Deutsch      English

De verborgen harmonie

is beter dan de zichtbare.

Tweedracht brengt eendracht.

Uit wanklank

ontstaat de zuiverste harmonie.

Door verandering

vinden de dingen rust.

Mensen begrijpen niet

dat alle tegendelen binnen zichzelf

met elkaar overeenstemmen.

Er is harmonie in het terugbuigen,

zoals bij de strijkstok en de lier.

De naam van de strijkstok is leven,

maar zijn werk is de dood.


Mensen zijn in waaktoestand even blind voor wat er gaande is als tijdens hun slaap.

Dwazen zijn, hoexel ze kunnen horen net als doven; voor hen geldt het gezegde: zelfs aanwezig zijn ze afwezig.

Handel en spreek niet alsof je slaapt.

Zij die wakker zijn hebben één wereld gemeen; slapenden hebben elk hun eigen wereld.

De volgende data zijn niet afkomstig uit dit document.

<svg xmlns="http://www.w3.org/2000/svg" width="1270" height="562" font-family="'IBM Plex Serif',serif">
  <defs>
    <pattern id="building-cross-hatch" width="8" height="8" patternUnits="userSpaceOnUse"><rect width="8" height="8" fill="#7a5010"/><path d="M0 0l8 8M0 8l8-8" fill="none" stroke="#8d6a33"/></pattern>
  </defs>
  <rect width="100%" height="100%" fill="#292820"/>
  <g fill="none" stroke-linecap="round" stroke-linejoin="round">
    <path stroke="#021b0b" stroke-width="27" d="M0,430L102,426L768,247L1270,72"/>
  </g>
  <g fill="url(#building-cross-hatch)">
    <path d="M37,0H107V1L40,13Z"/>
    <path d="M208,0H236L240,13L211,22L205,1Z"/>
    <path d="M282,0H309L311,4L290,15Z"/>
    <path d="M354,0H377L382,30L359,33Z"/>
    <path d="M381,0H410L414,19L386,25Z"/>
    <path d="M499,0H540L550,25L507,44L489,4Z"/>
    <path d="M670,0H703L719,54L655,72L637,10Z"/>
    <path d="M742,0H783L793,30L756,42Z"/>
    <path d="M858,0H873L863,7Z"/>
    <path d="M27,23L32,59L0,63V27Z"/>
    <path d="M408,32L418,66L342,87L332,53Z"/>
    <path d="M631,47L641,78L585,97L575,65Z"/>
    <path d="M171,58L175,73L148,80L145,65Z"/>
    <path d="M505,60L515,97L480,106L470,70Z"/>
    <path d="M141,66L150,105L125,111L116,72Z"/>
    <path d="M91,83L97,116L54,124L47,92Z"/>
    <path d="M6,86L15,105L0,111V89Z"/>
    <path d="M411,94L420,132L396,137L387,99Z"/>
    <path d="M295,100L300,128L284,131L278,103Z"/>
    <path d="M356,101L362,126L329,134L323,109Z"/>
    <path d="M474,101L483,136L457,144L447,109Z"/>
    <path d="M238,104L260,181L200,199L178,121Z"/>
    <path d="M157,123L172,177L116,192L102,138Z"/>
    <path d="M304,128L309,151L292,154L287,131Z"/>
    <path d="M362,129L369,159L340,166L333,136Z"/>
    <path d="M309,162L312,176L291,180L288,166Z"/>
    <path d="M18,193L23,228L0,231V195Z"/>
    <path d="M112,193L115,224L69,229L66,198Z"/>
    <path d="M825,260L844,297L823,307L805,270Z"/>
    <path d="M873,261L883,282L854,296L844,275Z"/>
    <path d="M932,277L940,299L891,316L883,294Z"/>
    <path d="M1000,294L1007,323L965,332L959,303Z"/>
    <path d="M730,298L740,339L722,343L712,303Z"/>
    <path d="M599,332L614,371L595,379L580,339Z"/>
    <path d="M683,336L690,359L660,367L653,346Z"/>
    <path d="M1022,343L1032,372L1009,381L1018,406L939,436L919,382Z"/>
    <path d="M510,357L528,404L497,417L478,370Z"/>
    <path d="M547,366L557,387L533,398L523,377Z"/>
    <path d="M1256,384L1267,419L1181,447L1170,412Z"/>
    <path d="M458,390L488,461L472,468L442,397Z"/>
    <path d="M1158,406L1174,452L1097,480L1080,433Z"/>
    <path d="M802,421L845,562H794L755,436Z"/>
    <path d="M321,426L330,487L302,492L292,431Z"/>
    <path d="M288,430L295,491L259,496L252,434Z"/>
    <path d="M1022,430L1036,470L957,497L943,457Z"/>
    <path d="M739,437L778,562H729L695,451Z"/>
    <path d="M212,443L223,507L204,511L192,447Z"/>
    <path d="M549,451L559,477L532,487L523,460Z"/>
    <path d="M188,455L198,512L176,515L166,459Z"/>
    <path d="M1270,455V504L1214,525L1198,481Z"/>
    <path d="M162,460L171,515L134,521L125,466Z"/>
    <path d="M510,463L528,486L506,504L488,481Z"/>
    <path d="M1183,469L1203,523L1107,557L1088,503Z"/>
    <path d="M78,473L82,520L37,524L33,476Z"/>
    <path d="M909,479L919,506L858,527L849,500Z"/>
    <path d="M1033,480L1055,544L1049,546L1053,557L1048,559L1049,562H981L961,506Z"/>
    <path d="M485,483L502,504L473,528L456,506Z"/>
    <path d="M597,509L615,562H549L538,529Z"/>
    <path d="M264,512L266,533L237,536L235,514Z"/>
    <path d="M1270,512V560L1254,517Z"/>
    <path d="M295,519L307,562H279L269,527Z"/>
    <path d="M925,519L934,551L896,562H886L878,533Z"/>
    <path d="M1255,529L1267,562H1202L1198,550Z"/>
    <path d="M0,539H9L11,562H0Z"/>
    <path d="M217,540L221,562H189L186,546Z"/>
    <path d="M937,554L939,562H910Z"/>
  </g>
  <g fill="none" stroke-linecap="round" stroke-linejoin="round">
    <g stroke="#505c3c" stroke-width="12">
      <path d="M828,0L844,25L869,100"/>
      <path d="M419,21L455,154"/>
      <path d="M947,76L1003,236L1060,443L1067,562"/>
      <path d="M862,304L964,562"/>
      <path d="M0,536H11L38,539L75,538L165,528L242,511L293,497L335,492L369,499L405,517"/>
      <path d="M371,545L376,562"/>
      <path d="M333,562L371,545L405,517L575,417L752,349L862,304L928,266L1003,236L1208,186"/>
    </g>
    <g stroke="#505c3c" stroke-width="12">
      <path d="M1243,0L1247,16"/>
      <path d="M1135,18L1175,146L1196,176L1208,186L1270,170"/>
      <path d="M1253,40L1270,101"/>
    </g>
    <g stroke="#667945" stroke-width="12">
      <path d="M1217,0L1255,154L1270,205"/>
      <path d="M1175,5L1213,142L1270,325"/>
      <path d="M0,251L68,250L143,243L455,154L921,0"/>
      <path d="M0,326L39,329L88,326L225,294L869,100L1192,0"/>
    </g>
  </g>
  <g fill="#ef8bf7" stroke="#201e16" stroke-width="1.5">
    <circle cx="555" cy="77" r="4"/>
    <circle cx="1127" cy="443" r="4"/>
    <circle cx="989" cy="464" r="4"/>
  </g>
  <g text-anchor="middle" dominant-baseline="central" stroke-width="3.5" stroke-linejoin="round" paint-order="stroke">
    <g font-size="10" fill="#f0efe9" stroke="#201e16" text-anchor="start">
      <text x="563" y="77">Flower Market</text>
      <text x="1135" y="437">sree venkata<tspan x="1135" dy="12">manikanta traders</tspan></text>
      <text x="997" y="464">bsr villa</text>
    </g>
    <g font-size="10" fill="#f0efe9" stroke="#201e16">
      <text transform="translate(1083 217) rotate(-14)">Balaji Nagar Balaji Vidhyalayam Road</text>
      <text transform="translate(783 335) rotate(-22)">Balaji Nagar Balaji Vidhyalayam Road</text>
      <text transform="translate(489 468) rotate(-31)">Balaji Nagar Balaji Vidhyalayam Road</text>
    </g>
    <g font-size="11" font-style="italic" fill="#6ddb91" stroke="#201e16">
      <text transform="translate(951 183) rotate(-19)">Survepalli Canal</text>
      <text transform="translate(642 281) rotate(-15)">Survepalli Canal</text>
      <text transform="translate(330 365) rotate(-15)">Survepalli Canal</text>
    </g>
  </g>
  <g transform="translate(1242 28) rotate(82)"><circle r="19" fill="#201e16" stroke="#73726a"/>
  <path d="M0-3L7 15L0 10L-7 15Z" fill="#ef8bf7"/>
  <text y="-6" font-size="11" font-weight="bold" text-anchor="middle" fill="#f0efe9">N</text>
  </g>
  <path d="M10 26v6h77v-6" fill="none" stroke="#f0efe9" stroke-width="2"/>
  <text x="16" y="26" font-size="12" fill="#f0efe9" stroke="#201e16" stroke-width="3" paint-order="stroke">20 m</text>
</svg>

Wakker, zien we niets anders dan de dood, in slaap, niets anders dan dromen.


Alle mensen

behoren zichzelf te kennen

en gematigd te zijn.

Matigheid betrachten is de grootste deugd.

Wijsheid bestaat uit

spreken en handelen volgens de waarheid

en acht slaan op de aard van de dingen.

Wie naar mij luistert

maar de logos niet hoort,

is wijs als hij erkent

dat alle dingen een zijn.

Er is maar een wijsheid:

de intelligentie doorzien

die alle dingen met alle dingen verweeft.

Wijsheid is een en uniek;

ze is zowel genegen als ongenegen

met de naam Zeus te worden aangesproken.


God is dag en nacht, zomer en winter,

oorlog en vrede, verzadiging en behoefte.

Zeewater is tegelijkertijd zeer zuiver en zeer onrein:

het is drinkbaar en gezond voor vissen,

maar ondrinkbaar en dodelijk voor mensen.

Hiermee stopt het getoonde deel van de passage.